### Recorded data
* BEGIN *

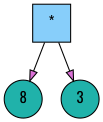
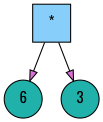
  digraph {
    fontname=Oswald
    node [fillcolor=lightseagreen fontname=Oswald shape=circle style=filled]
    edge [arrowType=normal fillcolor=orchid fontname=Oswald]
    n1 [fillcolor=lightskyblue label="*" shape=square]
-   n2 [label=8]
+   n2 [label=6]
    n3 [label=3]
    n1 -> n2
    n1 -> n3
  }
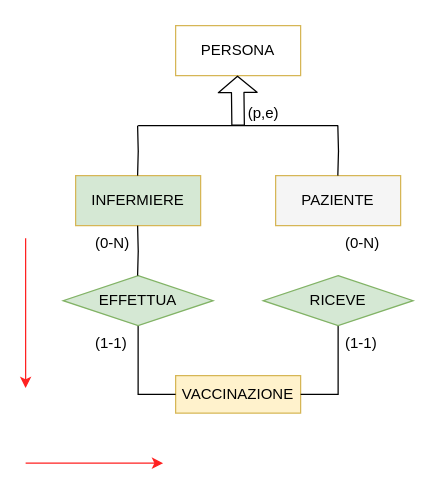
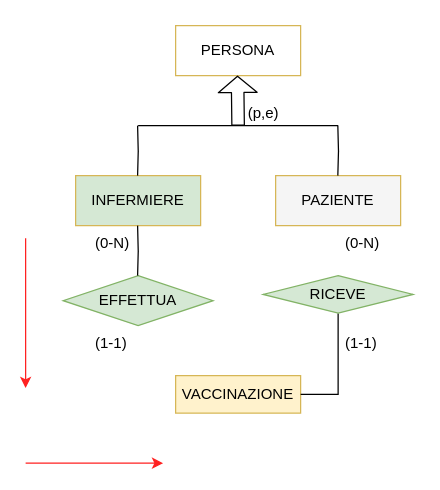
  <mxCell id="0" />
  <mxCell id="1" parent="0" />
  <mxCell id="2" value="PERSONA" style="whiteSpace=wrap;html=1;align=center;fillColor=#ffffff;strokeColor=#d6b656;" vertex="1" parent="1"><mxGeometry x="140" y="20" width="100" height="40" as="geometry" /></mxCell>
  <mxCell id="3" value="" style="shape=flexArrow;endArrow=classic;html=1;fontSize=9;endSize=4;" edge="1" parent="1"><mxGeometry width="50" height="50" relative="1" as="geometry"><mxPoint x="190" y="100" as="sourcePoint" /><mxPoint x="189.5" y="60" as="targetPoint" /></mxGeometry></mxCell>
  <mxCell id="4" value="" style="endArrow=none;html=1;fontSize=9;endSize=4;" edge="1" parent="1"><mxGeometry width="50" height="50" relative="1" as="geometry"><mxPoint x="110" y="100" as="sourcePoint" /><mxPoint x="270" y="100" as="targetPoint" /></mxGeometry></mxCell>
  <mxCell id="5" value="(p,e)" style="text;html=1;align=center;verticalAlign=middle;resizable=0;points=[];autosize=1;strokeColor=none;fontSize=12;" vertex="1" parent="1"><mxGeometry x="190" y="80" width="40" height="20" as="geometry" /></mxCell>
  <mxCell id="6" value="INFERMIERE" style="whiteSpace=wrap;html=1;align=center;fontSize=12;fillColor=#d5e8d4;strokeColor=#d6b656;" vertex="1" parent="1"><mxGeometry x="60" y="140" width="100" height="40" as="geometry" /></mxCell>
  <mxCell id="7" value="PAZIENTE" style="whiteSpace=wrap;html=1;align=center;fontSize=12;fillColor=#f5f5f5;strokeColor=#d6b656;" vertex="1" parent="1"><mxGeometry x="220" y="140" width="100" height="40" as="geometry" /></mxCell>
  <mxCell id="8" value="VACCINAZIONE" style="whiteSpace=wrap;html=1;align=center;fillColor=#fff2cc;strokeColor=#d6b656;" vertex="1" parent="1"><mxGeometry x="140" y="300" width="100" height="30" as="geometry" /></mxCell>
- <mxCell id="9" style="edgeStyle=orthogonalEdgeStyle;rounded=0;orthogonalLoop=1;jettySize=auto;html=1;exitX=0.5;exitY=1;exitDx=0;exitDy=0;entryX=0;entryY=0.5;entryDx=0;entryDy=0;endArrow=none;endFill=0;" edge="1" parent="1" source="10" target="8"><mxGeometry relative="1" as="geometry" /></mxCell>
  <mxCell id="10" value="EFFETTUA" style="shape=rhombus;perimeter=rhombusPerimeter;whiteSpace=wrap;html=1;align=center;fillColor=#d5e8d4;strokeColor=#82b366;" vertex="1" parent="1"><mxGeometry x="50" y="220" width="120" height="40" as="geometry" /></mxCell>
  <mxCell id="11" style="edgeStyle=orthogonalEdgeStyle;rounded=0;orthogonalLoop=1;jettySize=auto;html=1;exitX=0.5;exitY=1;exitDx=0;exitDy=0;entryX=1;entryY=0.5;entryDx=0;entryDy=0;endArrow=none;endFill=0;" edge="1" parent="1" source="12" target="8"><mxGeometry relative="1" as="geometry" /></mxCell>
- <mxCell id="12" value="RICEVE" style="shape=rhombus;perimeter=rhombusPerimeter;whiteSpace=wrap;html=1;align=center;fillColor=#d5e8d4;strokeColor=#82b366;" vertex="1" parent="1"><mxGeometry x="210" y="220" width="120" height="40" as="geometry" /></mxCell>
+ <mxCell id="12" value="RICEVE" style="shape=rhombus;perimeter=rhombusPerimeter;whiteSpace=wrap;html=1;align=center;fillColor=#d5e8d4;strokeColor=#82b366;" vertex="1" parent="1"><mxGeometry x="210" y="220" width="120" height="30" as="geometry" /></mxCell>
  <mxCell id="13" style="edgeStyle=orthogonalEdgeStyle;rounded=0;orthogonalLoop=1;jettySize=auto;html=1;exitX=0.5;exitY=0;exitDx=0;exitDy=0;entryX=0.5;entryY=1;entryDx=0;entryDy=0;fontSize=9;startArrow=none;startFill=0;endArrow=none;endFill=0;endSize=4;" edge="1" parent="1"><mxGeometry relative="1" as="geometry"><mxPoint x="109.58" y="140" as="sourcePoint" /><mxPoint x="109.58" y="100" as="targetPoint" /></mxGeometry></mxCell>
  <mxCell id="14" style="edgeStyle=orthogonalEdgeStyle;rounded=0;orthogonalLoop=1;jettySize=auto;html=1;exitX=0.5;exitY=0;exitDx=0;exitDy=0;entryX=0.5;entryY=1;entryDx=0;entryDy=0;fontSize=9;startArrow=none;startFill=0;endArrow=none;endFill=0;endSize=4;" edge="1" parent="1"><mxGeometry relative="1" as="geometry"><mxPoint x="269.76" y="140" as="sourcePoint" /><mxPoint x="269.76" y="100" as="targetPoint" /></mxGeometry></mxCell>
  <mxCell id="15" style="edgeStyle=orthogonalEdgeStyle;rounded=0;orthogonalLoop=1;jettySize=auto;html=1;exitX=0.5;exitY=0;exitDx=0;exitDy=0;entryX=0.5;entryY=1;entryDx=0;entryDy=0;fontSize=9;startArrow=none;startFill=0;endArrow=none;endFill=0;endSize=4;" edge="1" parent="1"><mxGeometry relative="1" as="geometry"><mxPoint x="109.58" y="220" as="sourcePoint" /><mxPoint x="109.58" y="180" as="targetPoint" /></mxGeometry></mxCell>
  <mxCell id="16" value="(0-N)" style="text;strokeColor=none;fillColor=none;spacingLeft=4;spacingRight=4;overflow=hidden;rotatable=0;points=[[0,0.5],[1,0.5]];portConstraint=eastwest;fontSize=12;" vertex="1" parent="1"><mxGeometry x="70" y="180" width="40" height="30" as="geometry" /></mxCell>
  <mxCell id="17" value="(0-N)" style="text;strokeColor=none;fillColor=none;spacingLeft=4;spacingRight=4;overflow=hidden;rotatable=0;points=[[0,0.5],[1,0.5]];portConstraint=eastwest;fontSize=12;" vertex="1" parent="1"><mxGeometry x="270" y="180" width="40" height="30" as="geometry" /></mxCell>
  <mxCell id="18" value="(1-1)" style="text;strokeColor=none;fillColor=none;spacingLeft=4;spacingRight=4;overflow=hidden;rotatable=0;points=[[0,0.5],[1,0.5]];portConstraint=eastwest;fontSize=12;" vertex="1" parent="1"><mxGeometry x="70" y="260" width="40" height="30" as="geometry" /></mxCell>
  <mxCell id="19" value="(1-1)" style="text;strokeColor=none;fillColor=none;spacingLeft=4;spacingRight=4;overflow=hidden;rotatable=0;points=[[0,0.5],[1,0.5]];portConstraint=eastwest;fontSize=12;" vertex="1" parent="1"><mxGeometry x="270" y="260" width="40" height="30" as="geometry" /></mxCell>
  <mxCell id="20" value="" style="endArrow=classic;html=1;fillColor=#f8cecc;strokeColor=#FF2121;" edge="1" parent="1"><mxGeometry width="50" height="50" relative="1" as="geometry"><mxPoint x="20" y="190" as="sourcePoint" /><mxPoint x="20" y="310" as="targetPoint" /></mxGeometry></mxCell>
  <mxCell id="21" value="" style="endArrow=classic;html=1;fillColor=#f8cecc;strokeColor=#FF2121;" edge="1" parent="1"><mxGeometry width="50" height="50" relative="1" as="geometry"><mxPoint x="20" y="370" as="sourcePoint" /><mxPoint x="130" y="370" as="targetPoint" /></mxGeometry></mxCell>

* END *

### What to produce
Pull out every line in the listing above that contains the string "label".

### Written solution
    n1 [fillcolor=lightskyblue label="*" shape=square]
-   n2 [label=8]
+   n2 [label=6]
    n3 [label=3]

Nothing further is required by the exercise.